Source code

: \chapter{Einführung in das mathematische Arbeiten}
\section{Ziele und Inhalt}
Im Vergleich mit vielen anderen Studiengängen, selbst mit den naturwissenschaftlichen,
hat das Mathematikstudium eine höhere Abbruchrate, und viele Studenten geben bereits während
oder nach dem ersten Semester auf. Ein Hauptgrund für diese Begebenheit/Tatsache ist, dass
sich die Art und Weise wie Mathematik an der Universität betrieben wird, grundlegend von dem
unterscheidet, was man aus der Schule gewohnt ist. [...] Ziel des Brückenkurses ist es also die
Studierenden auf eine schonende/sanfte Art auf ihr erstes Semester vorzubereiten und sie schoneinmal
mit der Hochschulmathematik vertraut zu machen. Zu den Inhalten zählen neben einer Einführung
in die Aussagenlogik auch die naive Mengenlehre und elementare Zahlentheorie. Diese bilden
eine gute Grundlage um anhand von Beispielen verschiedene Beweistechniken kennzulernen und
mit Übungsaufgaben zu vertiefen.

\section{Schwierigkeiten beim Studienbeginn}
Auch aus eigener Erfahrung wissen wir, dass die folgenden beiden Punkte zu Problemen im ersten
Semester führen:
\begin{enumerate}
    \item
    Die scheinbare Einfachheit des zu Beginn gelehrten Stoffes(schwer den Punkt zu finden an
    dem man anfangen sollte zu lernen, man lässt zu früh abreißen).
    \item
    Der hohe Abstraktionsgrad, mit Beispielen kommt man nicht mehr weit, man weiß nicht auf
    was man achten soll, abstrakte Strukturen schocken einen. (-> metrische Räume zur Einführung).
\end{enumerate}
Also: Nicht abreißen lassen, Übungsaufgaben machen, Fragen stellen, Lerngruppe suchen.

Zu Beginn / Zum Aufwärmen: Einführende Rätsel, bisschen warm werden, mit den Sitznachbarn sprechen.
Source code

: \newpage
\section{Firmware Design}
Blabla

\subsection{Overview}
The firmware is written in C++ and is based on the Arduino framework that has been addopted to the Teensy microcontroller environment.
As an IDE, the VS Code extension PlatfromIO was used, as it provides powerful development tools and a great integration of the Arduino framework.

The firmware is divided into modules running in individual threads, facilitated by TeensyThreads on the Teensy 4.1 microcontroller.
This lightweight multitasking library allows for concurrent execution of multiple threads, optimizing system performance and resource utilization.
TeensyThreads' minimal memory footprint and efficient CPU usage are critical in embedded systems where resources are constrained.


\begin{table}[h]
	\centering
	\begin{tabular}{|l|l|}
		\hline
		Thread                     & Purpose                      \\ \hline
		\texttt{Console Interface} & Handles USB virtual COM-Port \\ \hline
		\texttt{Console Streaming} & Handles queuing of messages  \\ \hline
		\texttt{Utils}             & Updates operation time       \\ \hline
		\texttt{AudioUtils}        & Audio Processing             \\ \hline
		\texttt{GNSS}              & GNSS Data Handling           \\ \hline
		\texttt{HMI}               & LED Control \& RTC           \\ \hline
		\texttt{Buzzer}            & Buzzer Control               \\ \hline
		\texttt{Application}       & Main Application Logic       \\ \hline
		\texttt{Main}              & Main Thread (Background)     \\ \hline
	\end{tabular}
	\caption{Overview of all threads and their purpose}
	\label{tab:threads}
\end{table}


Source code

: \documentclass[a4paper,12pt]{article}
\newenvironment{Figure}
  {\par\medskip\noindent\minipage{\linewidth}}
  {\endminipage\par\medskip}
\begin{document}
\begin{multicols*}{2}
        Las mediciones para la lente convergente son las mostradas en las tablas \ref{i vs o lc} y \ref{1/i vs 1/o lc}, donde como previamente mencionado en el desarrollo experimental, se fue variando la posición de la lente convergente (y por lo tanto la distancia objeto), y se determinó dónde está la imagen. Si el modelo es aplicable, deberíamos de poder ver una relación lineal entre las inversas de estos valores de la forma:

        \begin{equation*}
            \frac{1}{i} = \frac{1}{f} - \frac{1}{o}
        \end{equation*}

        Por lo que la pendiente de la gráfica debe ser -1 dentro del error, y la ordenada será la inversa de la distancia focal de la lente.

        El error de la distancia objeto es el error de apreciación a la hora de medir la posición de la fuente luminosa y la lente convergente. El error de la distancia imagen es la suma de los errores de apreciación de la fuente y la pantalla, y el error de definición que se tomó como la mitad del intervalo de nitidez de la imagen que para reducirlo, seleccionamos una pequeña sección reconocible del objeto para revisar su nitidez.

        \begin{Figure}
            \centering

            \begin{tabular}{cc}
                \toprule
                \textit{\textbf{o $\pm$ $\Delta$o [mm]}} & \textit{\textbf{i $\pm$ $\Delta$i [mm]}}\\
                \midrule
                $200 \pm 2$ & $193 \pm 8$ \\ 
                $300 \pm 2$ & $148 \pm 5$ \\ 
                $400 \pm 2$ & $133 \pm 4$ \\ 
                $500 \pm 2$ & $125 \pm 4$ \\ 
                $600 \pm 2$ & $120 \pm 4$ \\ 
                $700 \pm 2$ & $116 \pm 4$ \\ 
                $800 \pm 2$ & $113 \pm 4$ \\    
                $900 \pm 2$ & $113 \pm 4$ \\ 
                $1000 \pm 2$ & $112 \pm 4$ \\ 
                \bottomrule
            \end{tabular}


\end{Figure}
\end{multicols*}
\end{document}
=-=-=-=-=
**Task instructions**:
Every record above needs to be copied exactly.

**Solution**:
Source code

: \chapter{Einführung in das mathematische Arbeiten}
\section{Ziele und Inhalt}
Im Vergleich mit vielen anderen Studiengängen, selbst mit den naturwissenschaftlichen,
hat das Mathematikstudium eine höhere Abbruchrate, und viele Studenten geben bereits während
oder nach dem ersten Semester auf. Ein Hauptgrund für diese Begebenheit/Tatsache ist, dass
sich die Art und Weise wie Mathematik an der Universität betrieben wird, grundlegend von dem
unterscheidet, was man aus der Schule gewohnt ist. [...] Ziel des Brückenkurses ist es also die
Studierenden auf eine schonende/sanfte Art auf ihr erstes Semester vorzubereiten und sie schoneinmal
mit der Hochschulmathematik vertraut zu machen. Zu den Inhalten zählen neben einer Einführung
in die Aussagenlogik auch die naive Mengenlehre und elementare Zahlentheorie. Diese bilden
eine gute Grundlage um anhand von Beispielen verschiedene Beweistechniken kennzulernen und
mit Übungsaufgaben zu vertiefen.

\section{Schwierigkeiten beim Studienbeginn}
Auch aus eigener Erfahrung wissen wir, dass die folgenden beiden Punkte zu Problemen im ersten
Semester führen:
\begin{enumerate}
    \item
    Die scheinbare Einfachheit des zu Beginn gelehrten Stoffes(schwer den Punkt zu finden an
    dem man anfangen sollte zu lernen, man lässt zu früh abreißen).
    \item
    Der hohe Abstraktionsgrad, mit Beispielen kommt man nicht mehr weit, man weiß nicht auf
    was man achten soll, abstrakte Strukturen schocken einen. (-> metrische Räume zur Einführung).
\end{enumerate}
Also: Nicht abreißen lassen, Übungsaufgaben machen, Fragen stellen, Lerngruppe suchen.

Zu Beginn / Zum Aufwärmen: Einführende Rätsel, bisschen warm werden, mit den Sitznachbarn sprechen.
Source code

: \newpage
\section{Firmware Design}
Blabla

\subsection{Overview}
The firmware is written in C++ and is based on the Arduino framework that has been addopted to the Teensy microcontroller environment.
As an IDE, the VS Code extension PlatfromIO was used, as it provides powerful development tools and a great integration of the Arduino framework.

The firmware is divided into modules running in individual threads, facilitated by TeensyThreads on the Teensy 4.1 microcontroller.
This lightweight multitasking library allows for concurrent execution of multiple threads, optimizing system performance and resource utilization.
TeensyThreads' minimal memory footprint and efficient CPU usage are critical in embedded systems where resources are constrained.


\begin{table}[h]
	\centering
	\begin{tabular}{|l|l|}
		\hline
		Thread                     & Purpose                      \\ \hline
		\texttt{Console Interface} & Handles USB virtual COM-Port \\ \hline
		\texttt{Console Streaming} & Handles queuing of messages  \\ \hline
		\texttt{Utils}             & Updates operation time       \\ \hline
		\texttt{AudioUtils}        & Audio Processing             \\ \hline
		\texttt{GNSS}              & GNSS Data Handling           \\ \hline
		\texttt{HMI}               & LED Control \& RTC           \\ \hline
		\texttt{Buzzer}            & Buzzer Control               \\ \hline
		\texttt{Application}       & Main Application Logic       \\ \hline
		\texttt{Main}              & Main Thread (Background)     \\ \hline
	\end{tabular}
	\caption{Overview of all threads and their purpose}
	\label{tab:threads}
\end{table}


Source code

: \documentclass[a4paper,12pt]{article}
\newenvironment{Figure}
  {\par\medskip\noindent\minipage{\linewidth}}
  {\endminipage\par\medskip}
\begin{document}
\begin{multicols*}{2}
        Las mediciones para la lente convergente son las mostradas en las tablas \ref{i vs o lc} y \ref{1/i vs 1/o lc}, donde como previamente mencionado en el desarrollo experimental, se fue variando la posición de la lente convergente (y por lo tanto la distancia objeto), y se determinó dónde está la imagen. Si el modelo es aplicable, deberíamos de poder ver una relación lineal entre las inversas de estos valores de la forma:

        \begin{equation*}
            \frac{1}{i} = \frac{1}{f} - \frac{1}{o}
        \end{equation*}

        Por lo que la pendiente de la gráfica debe ser -1 dentro del error, y la ordenada será la inversa de la distancia focal de la lente.

        El error de la distancia objeto es el error de apreciación a la hora de medir la posición de la fuente luminosa y la lente convergente. El error de la distancia imagen es la suma de los errores de apreciación de la fuente y la pantalla, y el error de definición que se tomó como la mitad del intervalo de nitidez de la imagen que para reducirlo, seleccionamos una pequeña sección reconocible del objeto para revisar su nitidez.

        \begin{Figure}
            \centering

            \begin{tabular}{cc}
                \toprule
                \textit{\textbf{o $\pm$ $\Delta$o [mm]}} & \textit{\textbf{i $\pm$ $\Delta$i [mm]}}\\
                \midrule
                $200 \pm 2$ & $193 \pm 8$ \\ 
                $300 \pm 2$ & $148 \pm 5$ \\ 
                $400 \pm 2$ & $133 \pm 4$ \\ 
                $500 \pm 2$ & $125 \pm 4$ \\ 
                $600 \pm 2$ & $120 \pm 4$ \\ 
                $700 \pm 2$ & $116 \pm 4$ \\ 
                $800 \pm 2$ & $113 \pm 4$ \\    
                $900 \pm 2$ & $113 \pm 4$ \\ 
                $1000 \pm 2$ & $112 \pm 4$ \\ 
                \bottomrule
            \end{tabular}


\end{Figure}
\end{multicols*}
\end{document}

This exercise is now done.